# Text segment:
"""

In another rushonrock exclusive, our man Calum Robson caught up with frontman Derrick Green to talk producers, lyrics and the inevitable reunion rumours.
rushonrock: First of all, how was recording?
Derrick Green: It was amazing. It was really great to be able to work in Brazil again with producer Roy Z – that was a good twist. It was really a relaxed enjoyable time, I really learned a lot from this recording experience.
rushonrock: Brazil must be a place you’re accustomed to now since joining Sepultura?
DG: I lived there for about 10 years and developed a big group of friends. I planned on doing other types of business there aswell but I love Brazil. Sao Paulo is a great city. It’s pretty intense.
rushonrock: Do you think when you go to places now, you’re affected as a frontman and a lyricist?
DG: Definitely, a lot of what we write is from what we’re encountering from touring and day-to-day life. It made a huge impact on the writing process.
rushonrock: You mentioned Roy Z, he’s at the helm of production this time round. How did he help you as a vocalist?
DG: It was great because he has a lot of insight working with great vocalists like Rob Halford and Bruce Dickinson. How he helped me was really to feel comfortable. We had a better communication of what was going on and it really opened me up to try different kinds of ideas – to go for different tones and different sounds. It was great. I felt more a part of the process instead of being on the other side of the glass where you don’t know what they’re talking about and what’s going on. It was really different to me.
rushonrock: Did you just let Roy Z to his own devices or did you have a specific thing in mind?
DG: Primarily we had most of the songs written. I definitely gave him an idea before going into the studio what we’d been working on. Then he worked from that and he gave his opinion on what he hears from us. He’s seen us live and he feels we have a lot going on live and a lot of energy. He wanted to tap into that and bring it into the studio – that was his goal.
rushonrock: Do you think that his attempt to exploit that ‘live’ energy has showed in Kairos?
DG: Yeah, it helps in creating a really powerful album. An album with a lot of character and feeling. This is what we really wanted. We wanted an album that was built on live – not trying to be perfect or mechanical. It sounds like human beings are actually playing.
rushonrock: The name of the record Kairos refers to the opportune moment in time – like a window of opprtunity. Could you tell us a bit about that?

"""

# Assignment 1:
Return every line in the records below that contains the string "sailboat". Case counts, so match capital and lowercase letters precisely.
# Assignment 2:
Go on with the Derrick Green interview above, picking up right after its last question.

# Records for processing:
"""

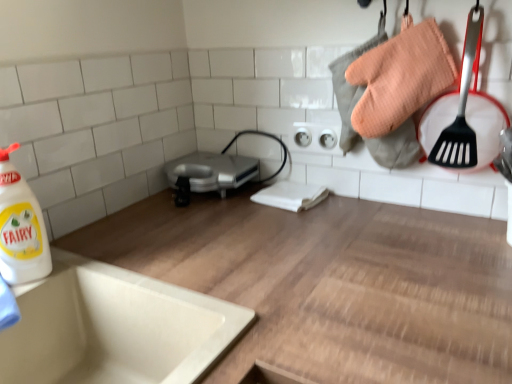
Question: Is silver metallic toaster at center taller or shorter than white glossy bottle at left?

Choices:
 (A) tall
 (B) short

Answer: (B)

Question: From the image's perspective, relative to white glossy bottle at left, is silver metallic toaster at center above or below?

Choices:
 (A) above
 (B) below

Answer: (A)

Question: Considering the real-world distances, which object is closest to the white glossy bottle at left?

Choices:
 (A) white ceramic sink at lower left
 (B) wooden at upper center
 (C) silver metallic toaster at center

Answer: (A)

Question: Estimate the real-world distances between objects in this image. Which object is farther from the white glossy bottle at left?

Choices:
 (A) white ceramic sink at lower left
 (B) silver metallic toaster at center
 (C) wooden at upper center

Answer: (B)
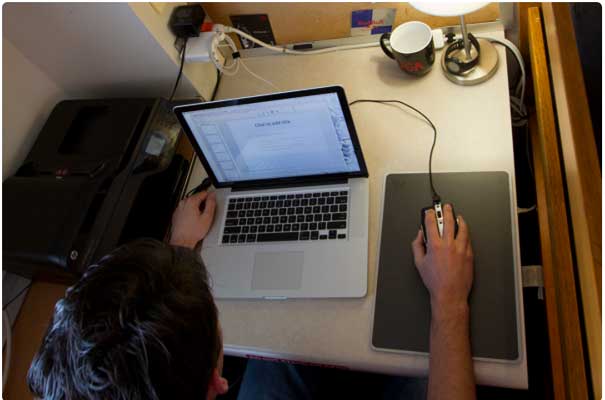
Where is `gray mouse pad`? gray mouse pad is located at coordinates (489, 213).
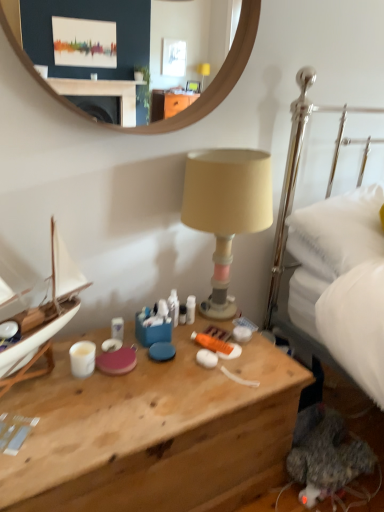
Question: Does wooden desk at center have a greater width compared to white glossy coffee cup at lower left?

Choices:
 (A) yes
 (B) no

Answer: (A)

Question: Are wooden desk at center and white glossy coffee cup at lower left beside each other?

Choices:
 (A) no
 (B) yes

Answer: (A)

Question: Is wooden desk at center not near white glossy coffee cup at lower left?

Choices:
 (A) no
 (B) yes

Answer: (A)

Question: Does wooden desk at center have a lesser height compared to white glossy coffee cup at lower left?

Choices:
 (A) yes
 (B) no

Answer: (B)

Question: Considering the relative positions of wooden desk at center and white glossy coffee cup at lower left in the image provided, is wooden desk at center to the right of white glossy coffee cup at lower left from the viewer's perspective?

Choices:
 (A) no
 (B) yes

Answer: (B)

Question: From a real-world perspective, relative to white plastic tube at center, is wooden mirror at upper center vertically above or below?

Choices:
 (A) above
 (B) below

Answer: (A)

Question: Is wooden mirror at upper center in front of or behind white plastic tube at center in the image?

Choices:
 (A) front
 (B) behind

Answer: (A)

Question: Considering the positions of point (77, 71) and point (190, 300), is point (77, 71) closer or farther from the camera than point (190, 300)?

Choices:
 (A) closer
 (B) farther

Answer: (A)

Question: Is wooden mirror at upper center taller or shorter than white plastic tube at center?

Choices:
 (A) short
 (B) tall

Answer: (B)

Question: Visually, is white glossy coffee cup at lower left positioned to the left or to the right of wooden mirror at upper center?

Choices:
 (A) left
 (B) right

Answer: (A)

Question: Considering the positions of point (84, 374) and point (150, 60), is point (84, 374) closer or farther from the camera than point (150, 60)?

Choices:
 (A) farther
 (B) closer

Answer: (B)

Question: From a real-world perspective, is white glossy coffee cup at lower left physically located above or below wooden mirror at upper center?

Choices:
 (A) above
 (B) below

Answer: (B)

Question: Considering their positions, is white glossy coffee cup at lower left located in front of or behind wooden mirror at upper center?

Choices:
 (A) behind
 (B) front

Answer: (A)

Question: From the image's perspective, is wooden mirror at upper center located above or below wooden desk at center?

Choices:
 (A) above
 (B) below

Answer: (A)

Question: Looking at their shapes, would you say wooden mirror at upper center is wider or thinner than wooden desk at center?

Choices:
 (A) wide
 (B) thin

Answer: (B)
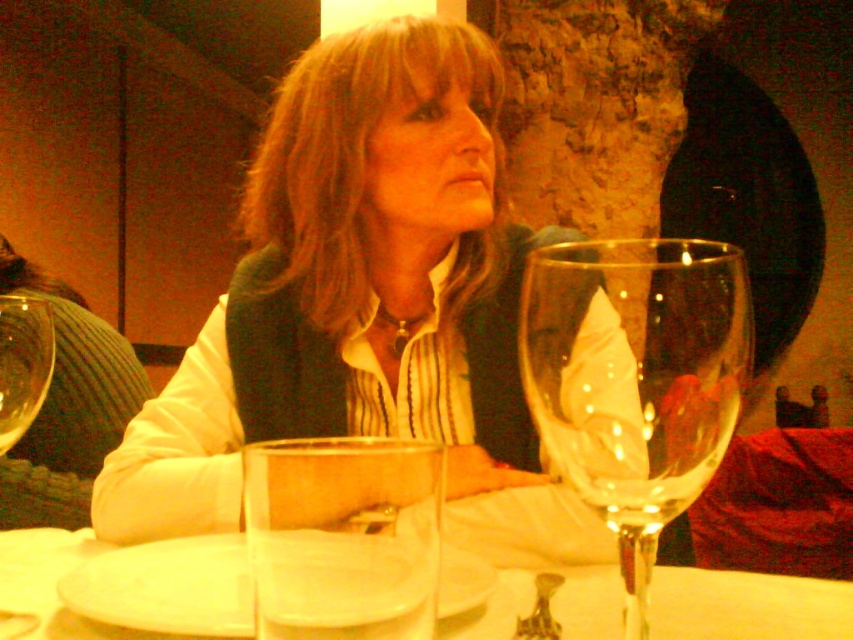
Does matte black vest at center have a lesser height compared to transparent glass wine glass at center?

In fact, matte black vest at center may be taller than transparent glass wine glass at center.

Does point (442, 387) come closer to viewer compared to point (519, 340)?

No, (442, 387) is behind (519, 340).

The height and width of the screenshot is (640, 853). Identify the location of matte black vest at center. (364, 305).

Who is taller, transparent glass wine glass at center or transparent glass at left?

transparent glass wine glass at center

Who is lower down, transparent glass wine glass at center or transparent glass at left?

transparent glass wine glass at center is lower down.

Which is behind, point (572, 432) or point (9, 444)?

The point (9, 444) is more distant.

Where is `transparent glass wine glass at center`? This screenshot has width=853, height=640. transparent glass wine glass at center is located at coordinates (637, 380).

Is transparent glass wine glass at center wider than clear glass cup at center?

Indeed, transparent glass wine glass at center has a greater width compared to clear glass cup at center.

Who is more distant from viewer, (693, 365) or (364, 468)?

Positioned behind is point (693, 365).

You are a GUI agent. You are given a task and a screenshot of the screen. Output one action in this format:
    pyautogui.click(x=<x>, y=<y>)
    Task: Click on the transparent glass wine glass at center
    The width and height of the screenshot is (853, 640).
    Given the screenshot: What is the action you would take?
    pyautogui.click(x=637, y=380)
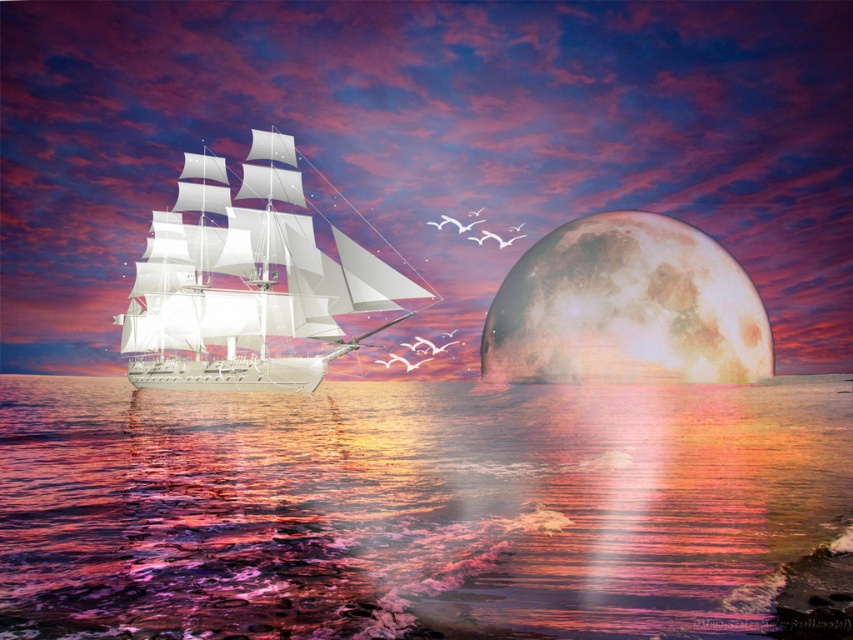
Question: Considering the relative positions of shiny metallic water at lower center and rustic textured moon at right in the image provided, where is shiny metallic water at lower center located with respect to rustic textured moon at right?

Choices:
 (A) left
 (B) right

Answer: (A)

Question: Does white glossy sailboat at left appear over rustic textured moon at right?

Choices:
 (A) yes
 (B) no

Answer: (A)

Question: Is shiny metallic water at lower center to the right of rustic textured moon at right from the viewer's perspective?

Choices:
 (A) no
 (B) yes

Answer: (A)

Question: Which object is the closest to the white glossy sailboat at left?

Choices:
 (A) shiny metallic water at lower center
 (B) rustic textured moon at right

Answer: (A)

Question: Among these points, which one is nearest to the camera?

Choices:
 (A) (668, 496)
 (B) (281, 220)

Answer: (A)

Question: Which object is closer to the camera taking this photo?

Choices:
 (A) rustic textured moon at right
 (B) shiny metallic water at lower center

Answer: (B)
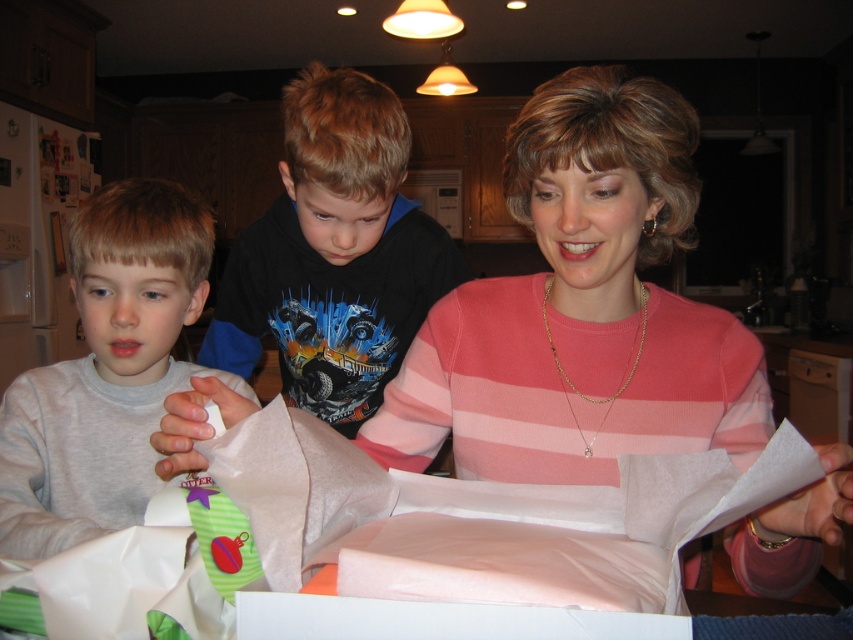
How far apart are black cotton shirt at center and gray cotton shirt at left?

The distance of black cotton shirt at center from gray cotton shirt at left is 31.44 centimeters.

Find the location of a particular element. The width and height of the screenshot is (853, 640). black cotton shirt at center is located at coordinates (334, 253).

The height and width of the screenshot is (640, 853). Describe the element at coordinates (581, 308) in the screenshot. I see `pink striped sweater at center` at that location.

Between pink striped sweater at center and gray cotton shirt at left, which one has more height?

pink striped sweater at center

Measure the distance between pink striped sweater at center and camera.

A distance of 20.12 inches exists between pink striped sweater at center and camera.

Identify the location of pink striped sweater at center. (581, 308).

Is pink striped sweater at center smaller than black cotton shirt at center?

Yes.

Can you confirm if pink striped sweater at center is thinner than black cotton shirt at center?

No.

What do you see at coordinates (581, 308) in the screenshot? I see `pink striped sweater at center` at bounding box center [581, 308].

Where is `pink striped sweater at center`? This screenshot has width=853, height=640. pink striped sweater at center is located at coordinates (581, 308).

"""

# Response area 1:
Question: Does white glossy sailboat at left appear over rustic textured moon at right?
Question: Which object is the closest to the white glossy sailboat at left?

# Response area 2:
DG: It’s definitely pertaining to that, or ‘time between time’ – certain moments when certain extraordinary things happen. I think there are these moments in the history of Sepultura that really helped elevate the band to being significant today. That was pretty much what the album was based on. There were certain things that happened in the past in growing and evolving, but they weren’t marked out on a clock or anything – they were just a feeling and not thinking about the time that really built this band in many ways.
rushonrock: Lyrically, what inspired you?
DG: I think a lot of it went really personal. There were a lot of things that happened in the building process of it on this line-up. It had an impact as far as the lyrics go. I wanted to write things like where there are certain people that are talking badly about the band and knew nothing about it and didn’t realise the advance that we’ve had doing what we do and really not taking any shit, moving forward and playing places that we’ve never played, doing shows that we’ve never done before, being creative and still doing great music. It’s kind of a response to that and the criticism of people but also the opportunity that came out of that and the ability to start all over.
rushonrock: Do you think this is Sepultura’s Kairos moment to silence the critics?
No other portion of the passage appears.